Now that’s a plot for Rod Serling.!! Perfect for a 1962 black and white TV screen.
(or, for a 70’s movie …just add something about the Bermuda Triangle, and you’ve got a blockbuster!)

When we’ve got DVRs that can record over 100 hours of HD video, why is the voice recorder limited to 2 hours? Seems to me it should record everything from liftoff to crash, so why not design it to last as long as the fuel does?

Even creepier if the plane lands in Beijing today, and everyone on board thinks it’s still March 8th!

The cost of consumer hard drive storage and “cannot ever fail ever even if in a crash at hundreds of miles per hour and then left under water for years” storage are not comparable.

Ohh, I like it! A cross between The Last Flight, The Odyssey of Flight 33 and The Arrival. A bit derivative:), but it would work.

I don’t know if I buy this for an excuse. What % of the plane’s cost is in the black boxes? If there are technical reasons why you can’t build a voice recorder that last 6 hours, install 3 that last 2 hours each. Box 1 is on from taxiway to 2 hours in, box 2 kicks in for 2 hours, then box 3. Easy peasy.

There are a lot of potential improvements that can be made to black boxes and other flight data systems. However, all of them cost money, and in this case money is limited in a self-regulating supply. Expenditures of money for airline safety will tend to prioritize preventing crashes over analyzing the ones that happen, and very rarely are we unable to analyze the cause of a crash because of the limits of the technology in use today. So any additional money spent should go into prevention instead of post mortems. Anyway, that’s the argument. I don’t know if there are realistic preventive measure that could be taken for the same or less cost, or that spending the money on better data collection would significantly delay or prevent preventive measures.

I’m not saying it can’t be done. Just that the specs of my DVR are not sufficient grounds for concluding that it can or should be done. Another thing to keep in mind is that the 777 design began in the 80’s and the missing plane itself was manufactured in 2002.

You are talking about an industry where we are encouraged to shut down an engine while taxiing in to our bay because it might save $10 in fuel. Where the annual profit can be expressed as cents per passenger. If it costs money and there is no legal requirement for it then it probably won’t get done.

To get a longer recording time you need the authorities to mandate it and they will only do that if there is a significant perceived benefit. Aside from MH370 the vast majority of accident investigations are not hindered by a lack of CVR recording time.

The bigger question is really how often is there a need for MORE than 2 hours of cockpit voice recorder information?
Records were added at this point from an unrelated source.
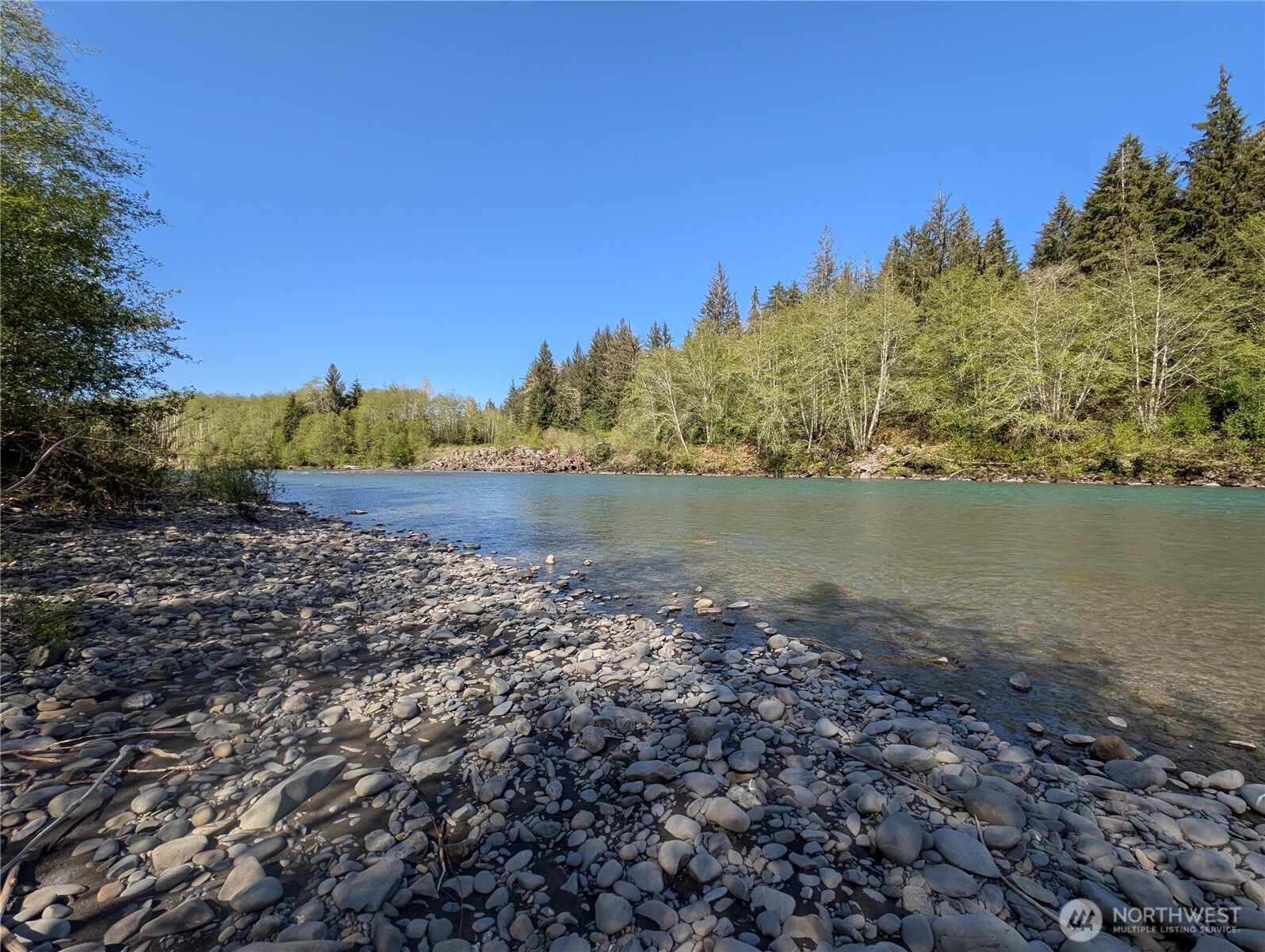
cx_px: 632
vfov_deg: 94.6
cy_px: 476
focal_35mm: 12
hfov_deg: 110.5
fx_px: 439
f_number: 1.95
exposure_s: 1/1016
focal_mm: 2.23
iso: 42
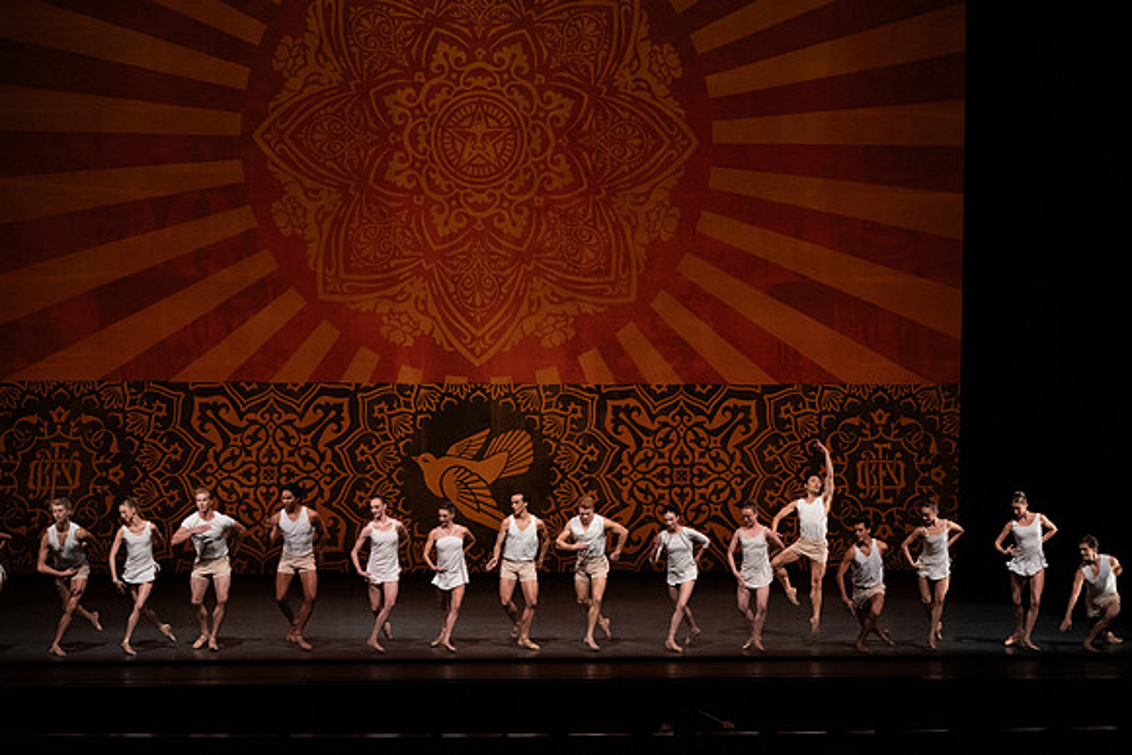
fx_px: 3145
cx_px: 566
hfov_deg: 20.4
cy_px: 378
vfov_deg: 13.7
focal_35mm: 100
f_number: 8
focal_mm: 100
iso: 6400
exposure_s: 1/400
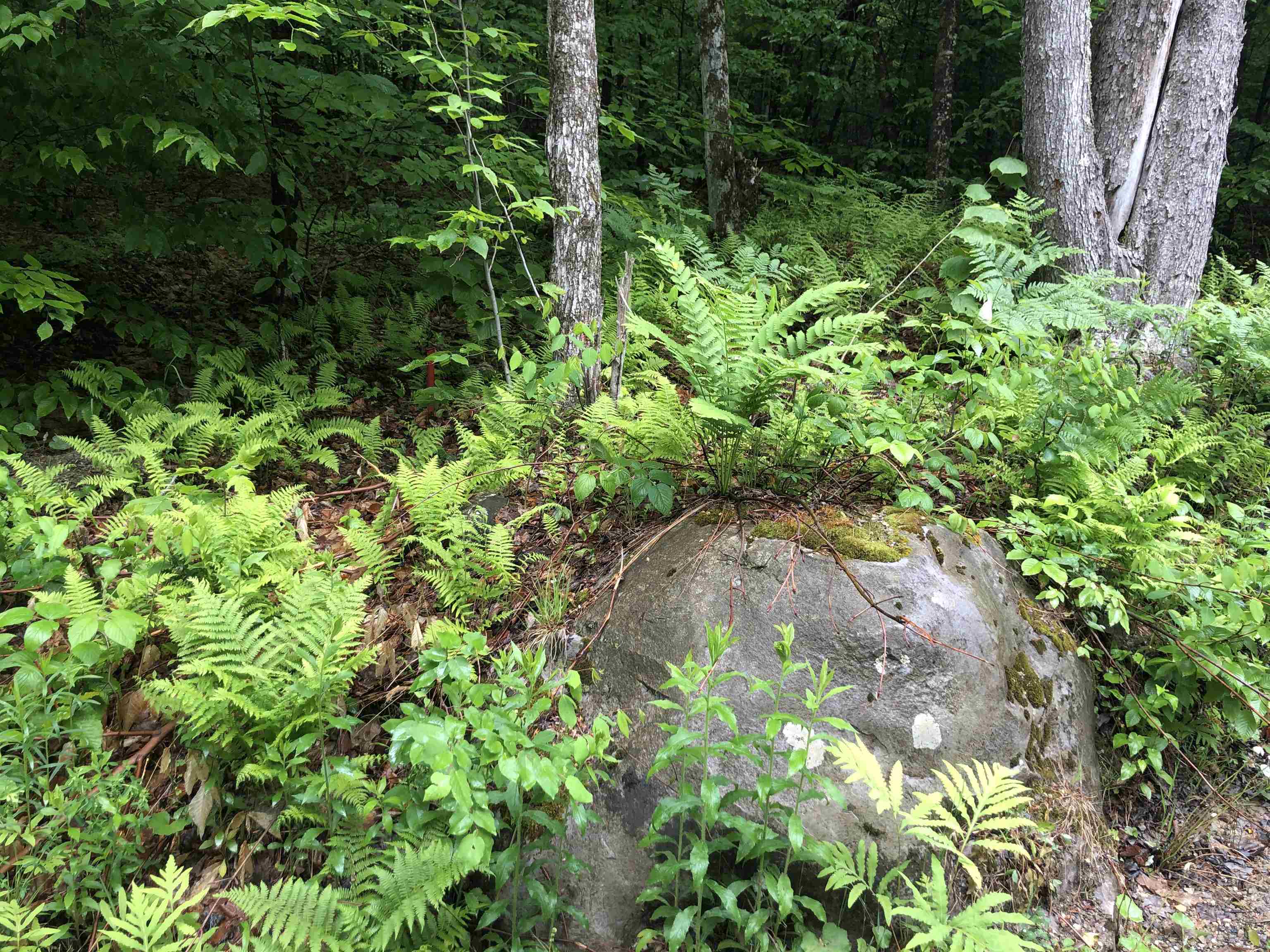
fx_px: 1027
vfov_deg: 49.7
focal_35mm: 28
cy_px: 476
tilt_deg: -8.6
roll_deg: -2.1
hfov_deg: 63.4
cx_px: 635
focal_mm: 3.99
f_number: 1.8
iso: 25
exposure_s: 1/120
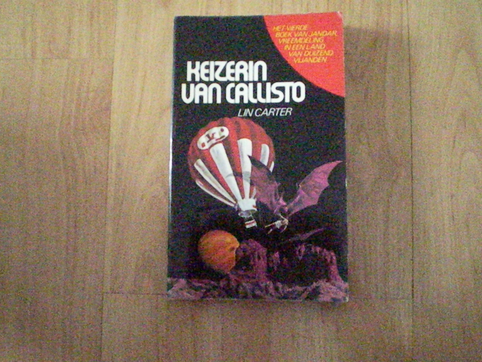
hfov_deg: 49.0
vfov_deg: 37.7
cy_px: 181
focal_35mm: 38
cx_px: 241
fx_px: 529
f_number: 3.1
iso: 7200
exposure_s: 1/43
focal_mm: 6.3
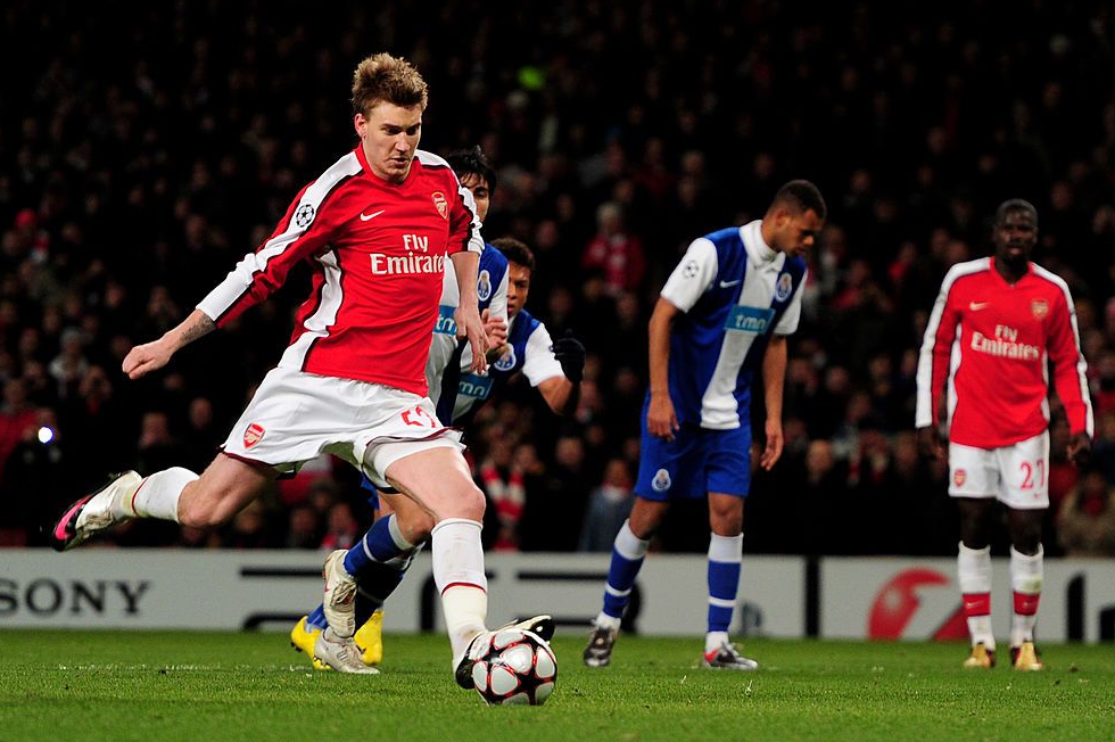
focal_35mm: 209
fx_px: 6469
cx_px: 559
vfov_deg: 6.6
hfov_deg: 9.9
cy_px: 376
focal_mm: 200
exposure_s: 1/800
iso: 1600
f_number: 2.8
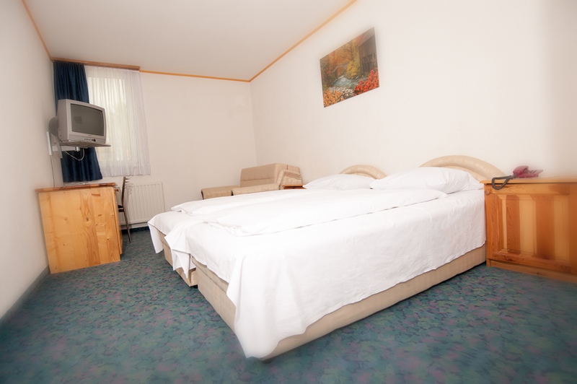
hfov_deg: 90.0
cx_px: 288
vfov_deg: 67.3
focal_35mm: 18
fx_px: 288
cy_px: 192
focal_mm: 18
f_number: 5.6
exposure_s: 1/80
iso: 200
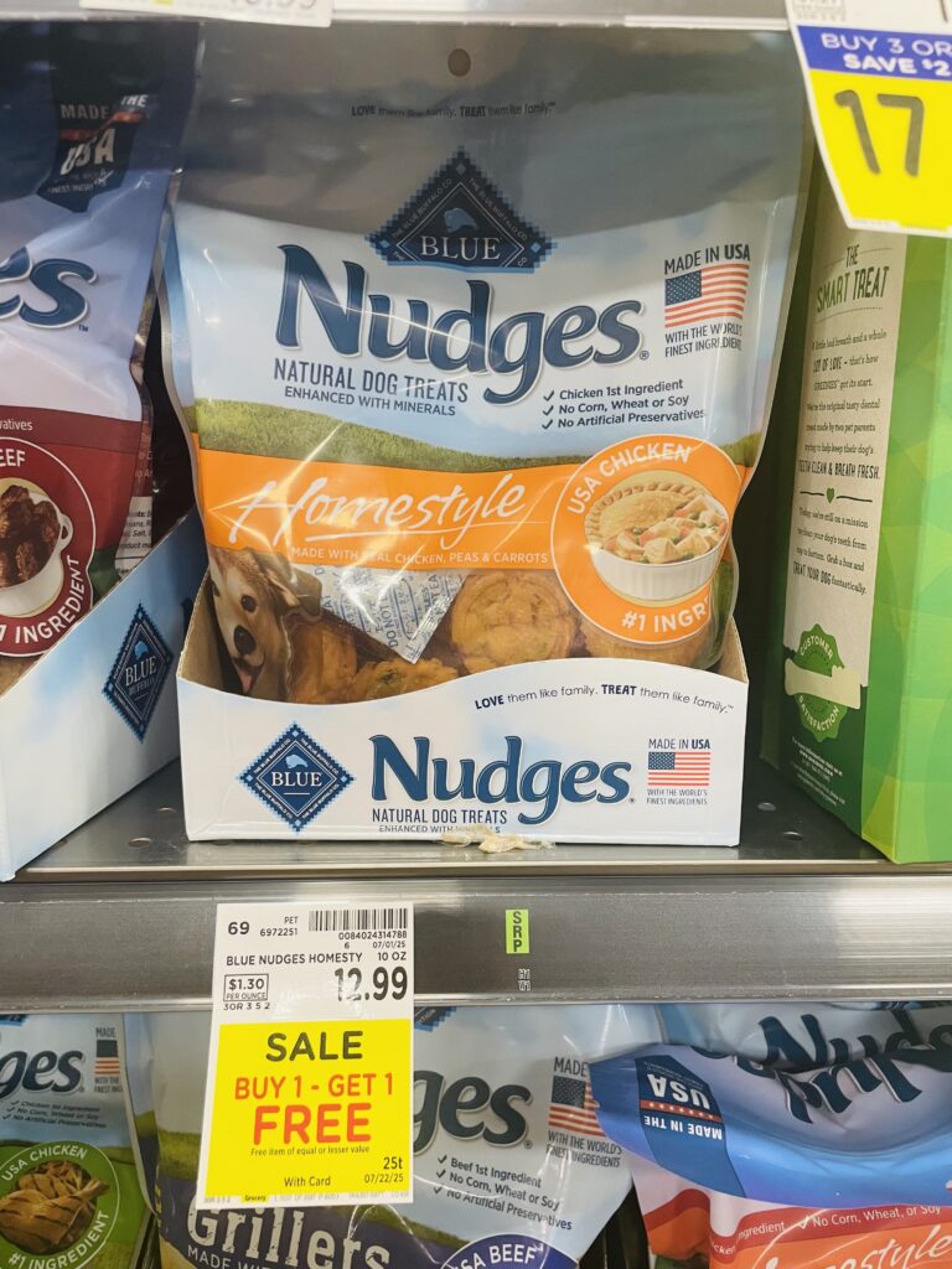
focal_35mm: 26
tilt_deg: -12.5
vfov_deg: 67.3
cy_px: 634
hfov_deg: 53.1
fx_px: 953
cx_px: 476
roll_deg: +0.2
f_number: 1.6
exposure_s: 1/60
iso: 125
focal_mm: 4.2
I mean, it seems to me that the vast, vast majority of air incidents don’t need 2 hours of cockpit voice recordings; in a lot of cases 20 minutes is more than enough.

Sure in this one case, it would be helpful, but it’s almost certainly not cost-effective to put longer CVRs in planes to account for the vanishingly small chance that something like this would happen.

Look at it this way: The world sees something like 9 million scheduled flights a year, and in 2012, 2013 and 2014, we’ve seen 27 incidents, none of which were as mysterious as MH 370 (which is one of the 27, BTW).

With that kind of record, it would hardly pay to increase the cost and capability of the CVRs and FDRs on the planes, since they clearly are adequate for the vast majority of crashes.